Work item -
Make a verbatim copy of the records; pictures stay out.

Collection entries
"""

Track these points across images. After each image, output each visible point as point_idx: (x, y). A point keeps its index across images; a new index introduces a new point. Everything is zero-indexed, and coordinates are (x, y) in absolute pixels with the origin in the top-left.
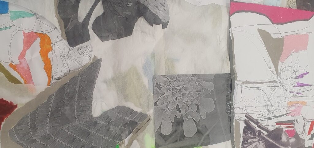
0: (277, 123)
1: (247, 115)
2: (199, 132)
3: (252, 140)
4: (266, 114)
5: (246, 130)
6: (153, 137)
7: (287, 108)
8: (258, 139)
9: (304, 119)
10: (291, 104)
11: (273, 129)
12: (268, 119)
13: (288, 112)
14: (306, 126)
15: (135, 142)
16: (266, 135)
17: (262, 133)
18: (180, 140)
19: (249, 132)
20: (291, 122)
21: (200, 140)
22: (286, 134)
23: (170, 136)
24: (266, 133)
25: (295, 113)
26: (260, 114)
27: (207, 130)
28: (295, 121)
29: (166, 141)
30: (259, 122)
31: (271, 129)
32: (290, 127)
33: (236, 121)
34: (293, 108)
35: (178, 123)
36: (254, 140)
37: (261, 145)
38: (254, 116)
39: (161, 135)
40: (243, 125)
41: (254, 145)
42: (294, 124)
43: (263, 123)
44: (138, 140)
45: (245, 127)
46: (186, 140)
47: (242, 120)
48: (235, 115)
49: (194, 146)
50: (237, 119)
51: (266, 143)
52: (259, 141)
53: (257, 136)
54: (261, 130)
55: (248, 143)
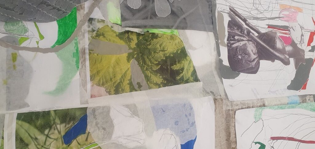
0: (270, 26)
1: (231, 8)
2: (173, 13)
3: (240, 37)
4: (254, 13)
6: (118, 8)
7: (279, 11)
8: (248, 38)
9: (302, 28)
10: (284, 8)
11: (265, 32)
12: (257, 19)
13: (281, 16)
14: (304, 36)
15: (96, 9)
16: (257, 37)
17: (252, 33)
18: (151, 18)
19: (236, 29)
20: (285, 28)
21: (175, 22)
22: (281, 40)
23: (139, 10)
24: (256, 34)
25: (290, 18)
26: (248, 11)
27: (184, 13)
28: (290, 28)
29: (134, 15)
30: (247, 19)
31: (263, 31)
32: (286, 34)
33: (218, 12)
34: (286, 13)
36: (242, 38)
37: (251, 45)
38: (240, 12)
39: (128, 8)
40: (227, 19)
41: (242, 43)
42: (289, 31)
43: (253, 23)
44: (99, 8)
45: (229, 21)
46: (158, 19)
47: (226, 13)
48: (218, 6)
49: (168, 27)
50: (220, 10)
51: (258, 45)
52: (248, 40)
53: (246, 35)
54: (250, 29)
55: (234, 40)
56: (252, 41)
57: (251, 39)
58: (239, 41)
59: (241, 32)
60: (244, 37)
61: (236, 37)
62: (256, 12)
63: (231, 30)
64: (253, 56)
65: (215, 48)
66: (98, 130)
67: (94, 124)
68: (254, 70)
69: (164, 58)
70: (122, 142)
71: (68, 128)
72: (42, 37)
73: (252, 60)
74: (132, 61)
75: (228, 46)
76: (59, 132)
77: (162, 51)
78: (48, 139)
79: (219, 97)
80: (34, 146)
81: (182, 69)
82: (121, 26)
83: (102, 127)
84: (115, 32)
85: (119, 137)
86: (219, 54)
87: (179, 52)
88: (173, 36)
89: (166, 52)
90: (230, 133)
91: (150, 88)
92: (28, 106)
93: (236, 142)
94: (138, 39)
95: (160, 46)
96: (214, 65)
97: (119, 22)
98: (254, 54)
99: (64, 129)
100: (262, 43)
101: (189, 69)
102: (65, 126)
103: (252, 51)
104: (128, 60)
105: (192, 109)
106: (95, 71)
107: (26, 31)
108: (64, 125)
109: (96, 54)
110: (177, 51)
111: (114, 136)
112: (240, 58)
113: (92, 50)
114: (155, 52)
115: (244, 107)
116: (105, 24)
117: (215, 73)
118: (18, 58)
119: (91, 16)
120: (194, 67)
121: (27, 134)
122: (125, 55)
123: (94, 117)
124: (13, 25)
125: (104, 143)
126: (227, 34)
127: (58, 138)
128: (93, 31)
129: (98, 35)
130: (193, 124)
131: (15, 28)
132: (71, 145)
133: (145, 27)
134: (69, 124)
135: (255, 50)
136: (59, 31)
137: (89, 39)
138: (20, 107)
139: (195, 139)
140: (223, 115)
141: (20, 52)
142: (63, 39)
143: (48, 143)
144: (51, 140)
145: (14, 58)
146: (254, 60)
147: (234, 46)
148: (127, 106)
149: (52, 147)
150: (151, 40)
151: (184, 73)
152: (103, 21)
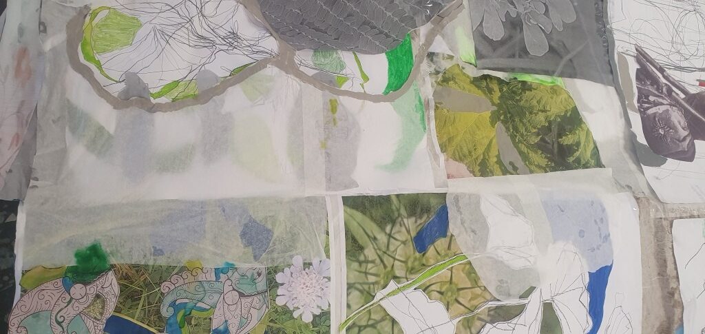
0: (702, 83)
1: (639, 49)
2: (552, 49)
3: (657, 98)
4: (675, 59)
5: (642, 77)
6: (470, 39)
8: (669, 101)
11: (695, 92)
12: (680, 68)
15: (438, 38)
16: (683, 99)
17: (675, 92)
18: (520, 56)
19: (649, 83)
21: (557, 65)
23: (502, 42)
24: (683, 96)
26: (665, 54)
27: (568, 52)
29: (494, 51)
30: (665, 69)
31: (693, 90)
33: (619, 53)
35: (514, 25)
36: (660, 100)
37: (676, 113)
38: (653, 55)
39: (485, 38)
40: (633, 67)
43: (676, 75)
44: (443, 36)
45: (638, 70)
46: (531, 58)
47: (631, 56)
48: (617, 43)
49: (546, 73)
50: (620, 50)
51: (686, 114)
52: (670, 105)
53: (665, 95)
54: (670, 85)
55: (649, 102)
56: (676, 107)
57: (676, 103)
58: (656, 104)
59: (658, 89)
60: (663, 98)
61: (652, 98)
62: (678, 57)
63: (642, 85)
64: (683, 133)
65: (621, 113)
66: (465, 233)
67: (459, 221)
68: (688, 155)
69: (547, 124)
70: (502, 257)
71: (421, 224)
72: (366, 78)
73: (682, 138)
74: (499, 124)
75: (641, 112)
76: (408, 232)
77: (542, 111)
78: (392, 240)
79: (641, 195)
80: (373, 250)
81: (578, 144)
82: (476, 67)
83: (471, 228)
84: (468, 77)
85: (498, 248)
86: (628, 123)
87: (568, 115)
88: (555, 88)
89: (549, 113)
90: (665, 261)
91: (531, 172)
92: (357, 186)
93: (678, 278)
94: (501, 90)
95: (537, 102)
96: (622, 142)
97: (473, 61)
98: (683, 129)
99: (415, 226)
100: (693, 111)
101: (588, 146)
102: (416, 222)
103: (680, 124)
104: (493, 123)
105: (604, 210)
106: (445, 139)
107: (343, 67)
108: (413, 219)
109: (445, 110)
110: (566, 114)
111: (489, 245)
112: (663, 133)
113: (440, 103)
114: (531, 113)
115: (684, 215)
116: (454, 62)
117: (626, 156)
118: (339, 109)
119: (431, 50)
120: (595, 143)
121: (362, 230)
122: (487, 114)
123: (458, 211)
124: (324, 57)
125: (477, 255)
126: (636, 91)
127: (406, 241)
128: (437, 73)
129: (446, 80)
130: (607, 237)
131: (328, 61)
132: (427, 255)
133: (512, 70)
134: (421, 218)
135: (683, 122)
136: (390, 69)
137: (432, 86)
138: (346, 187)
139: (612, 265)
140: (650, 227)
141: (341, 97)
142: (396, 83)
143: (392, 248)
144: (398, 243)
145: (333, 107)
146: (684, 139)
147: (650, 111)
148: (505, 197)
149: (399, 255)
150: (521, 93)
151: (580, 150)
152: (451, 57)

"""

Answer to the problem -
Track these points across images. After each image, output each visible point as point_idx: (x, y). A point keeps its index across images; a new index introduces a new point. Everything is zero-indexed, and coordinates are (x, y) in absolute pixels with the origin in the top-left.
0: (277, 123)
1: (247, 115)
2: (199, 132)
3: (252, 140)
4: (266, 114)
5: (246, 130)
6: (153, 137)
7: (287, 108)
8: (258, 139)
9: (304, 119)
10: (291, 104)
11: (273, 129)
12: (268, 119)
13: (288, 112)
14: (306, 126)
15: (135, 142)
16: (266, 135)
17: (262, 133)
18: (180, 140)
19: (249, 132)
20: (291, 122)
21: (200, 140)
22: (286, 134)
23: (170, 136)
24: (266, 133)
25: (295, 113)
26: (260, 114)
27: (207, 130)
28: (295, 121)
29: (166, 141)
30: (259, 122)
31: (271, 129)
32: (290, 127)
33: (236, 121)
34: (293, 108)
35: (178, 123)
36: (254, 140)
37: (261, 145)
38: (254, 116)
39: (161, 135)
40: (243, 125)
41: (254, 145)
42: (294, 124)
43: (263, 123)
44: (138, 140)
45: (245, 127)
46: (186, 140)
47: (242, 120)
48: (235, 115)
49: (194, 146)
50: (237, 119)
51: (266, 143)
52: (259, 141)
53: (257, 136)
54: (261, 130)
55: (248, 143)
0: (270, 26)
1: (231, 8)
2: (173, 13)
3: (240, 37)
4: (254, 13)
6: (118, 8)
7: (279, 11)
8: (248, 38)
9: (302, 28)
10: (284, 8)
11: (265, 32)
12: (257, 19)
13: (281, 16)
14: (304, 36)
15: (96, 9)
16: (257, 37)
17: (252, 33)
18: (151, 18)
19: (236, 29)
20: (285, 28)
21: (175, 22)
22: (281, 40)
23: (139, 10)
24: (256, 34)
25: (290, 18)
26: (248, 11)
27: (184, 13)
28: (290, 28)
29: (134, 15)
30: (247, 19)
31: (263, 31)
32: (286, 34)
33: (218, 12)
34: (286, 13)
36: (242, 38)
37: (251, 45)
38: (240, 12)
39: (128, 8)
40: (227, 19)
41: (242, 43)
42: (289, 31)
43: (253, 23)
44: (99, 8)
45: (229, 21)
46: (158, 19)
47: (226, 13)
48: (218, 6)
49: (168, 27)
50: (220, 10)
51: (258, 45)
52: (248, 40)
53: (246, 35)
54: (250, 29)
55: (234, 40)
56: (252, 41)
57: (251, 39)
58: (239, 41)
59: (241, 32)
60: (244, 37)
61: (236, 37)
62: (256, 12)
63: (231, 30)
64: (253, 56)
65: (215, 48)
66: (98, 130)
67: (94, 124)
68: (254, 70)
69: (164, 58)
70: (122, 142)
71: (68, 128)
72: (42, 37)
73: (252, 60)
74: (132, 61)
75: (228, 46)
76: (59, 132)
77: (162, 51)
78: (48, 139)
79: (219, 97)
80: (34, 146)
81: (182, 69)
82: (121, 26)
83: (102, 127)
84: (115, 32)
85: (119, 137)
86: (219, 54)
87: (179, 52)
88: (173, 36)
89: (166, 52)
90: (230, 133)
91: (150, 88)
92: (28, 106)
93: (236, 142)
94: (138, 39)
95: (160, 46)
96: (214, 65)
97: (119, 22)
98: (254, 54)
99: (64, 129)
100: (262, 43)
101: (189, 69)
102: (65, 126)
103: (252, 51)
104: (128, 60)
105: (192, 109)
106: (95, 71)
107: (26, 31)
108: (64, 125)
109: (96, 54)
110: (177, 51)
111: (114, 136)
112: (240, 58)
113: (92, 50)
114: (155, 52)
115: (244, 107)
116: (105, 24)
117: (215, 73)
118: (18, 58)
119: (91, 16)
120: (194, 67)
121: (27, 134)
122: (125, 55)
123: (94, 117)
124: (13, 25)
125: (104, 143)
126: (227, 34)
127: (58, 138)
128: (93, 31)
129: (98, 35)
130: (193, 124)
131: (15, 28)
132: (71, 145)
133: (145, 27)
134: (69, 124)
135: (255, 50)
136: (59, 31)
137: (89, 39)
138: (20, 107)
139: (195, 139)
140: (223, 115)
141: (20, 52)
142: (63, 39)
143: (48, 143)
144: (51, 140)
145: (14, 58)
146: (254, 60)
147: (234, 46)
148: (127, 106)
149: (52, 147)
150: (151, 40)
151: (184, 73)
152: (103, 21)
0: (702, 83)
1: (639, 49)
2: (552, 49)
3: (657, 98)
4: (675, 59)
5: (642, 77)
6: (470, 39)
8: (669, 101)
11: (695, 92)
12: (680, 68)
15: (438, 38)
16: (683, 99)
17: (675, 92)
18: (520, 56)
19: (649, 83)
21: (557, 65)
23: (502, 42)
24: (683, 96)
26: (665, 54)
27: (568, 52)
29: (494, 51)
30: (665, 69)
31: (693, 90)
33: (619, 53)
35: (514, 25)
36: (660, 100)
37: (676, 113)
38: (653, 55)
39: (485, 38)
40: (633, 67)
43: (676, 75)
44: (443, 36)
45: (638, 70)
46: (531, 58)
47: (631, 56)
48: (617, 43)
49: (546, 73)
50: (620, 50)
51: (686, 114)
52: (670, 105)
53: (665, 95)
54: (670, 85)
55: (649, 102)
56: (676, 107)
57: (676, 103)
58: (656, 104)
59: (658, 89)
60: (663, 98)
61: (652, 98)
62: (678, 57)
63: (642, 85)
64: (683, 133)
65: (621, 113)
66: (465, 233)
67: (459, 221)
68: (688, 155)
69: (547, 124)
70: (502, 257)
71: (421, 224)
72: (366, 78)
73: (682, 138)
74: (499, 124)
75: (641, 112)
76: (408, 232)
77: (542, 111)
78: (392, 240)
79: (641, 195)
80: (373, 250)
81: (578, 144)
82: (476, 67)
83: (471, 228)
84: (468, 77)
85: (498, 248)
86: (628, 123)
87: (568, 115)
88: (555, 88)
89: (549, 113)
90: (665, 261)
91: (531, 172)
92: (357, 186)
93: (678, 278)
94: (501, 90)
95: (537, 102)
96: (622, 142)
97: (473, 61)
98: (683, 129)
99: (415, 226)
100: (693, 111)
101: (588, 146)
102: (416, 222)
103: (680, 124)
104: (493, 123)
105: (604, 210)
106: (445, 139)
107: (343, 67)
108: (413, 219)
109: (445, 110)
110: (566, 114)
111: (489, 245)
112: (663, 133)
113: (440, 103)
114: (531, 113)
115: (684, 215)
116: (454, 62)
117: (626, 156)
118: (339, 109)
119: (431, 50)
120: (595, 143)
121: (362, 230)
122: (487, 114)
123: (458, 211)
124: (324, 57)
125: (477, 255)
126: (636, 91)
127: (406, 241)
128: (437, 73)
129: (446, 80)
130: (607, 237)
131: (328, 61)
132: (427, 255)
133: (512, 70)
134: (421, 218)
135: (683, 122)
136: (390, 69)
137: (432, 86)
138: (346, 187)
139: (612, 265)
140: (650, 227)
141: (341, 97)
142: (396, 83)
143: (392, 248)
144: (398, 243)
145: (333, 107)
146: (684, 139)
147: (650, 111)
148: (505, 197)
149: (399, 255)
150: (521, 93)
151: (580, 150)
152: (451, 57)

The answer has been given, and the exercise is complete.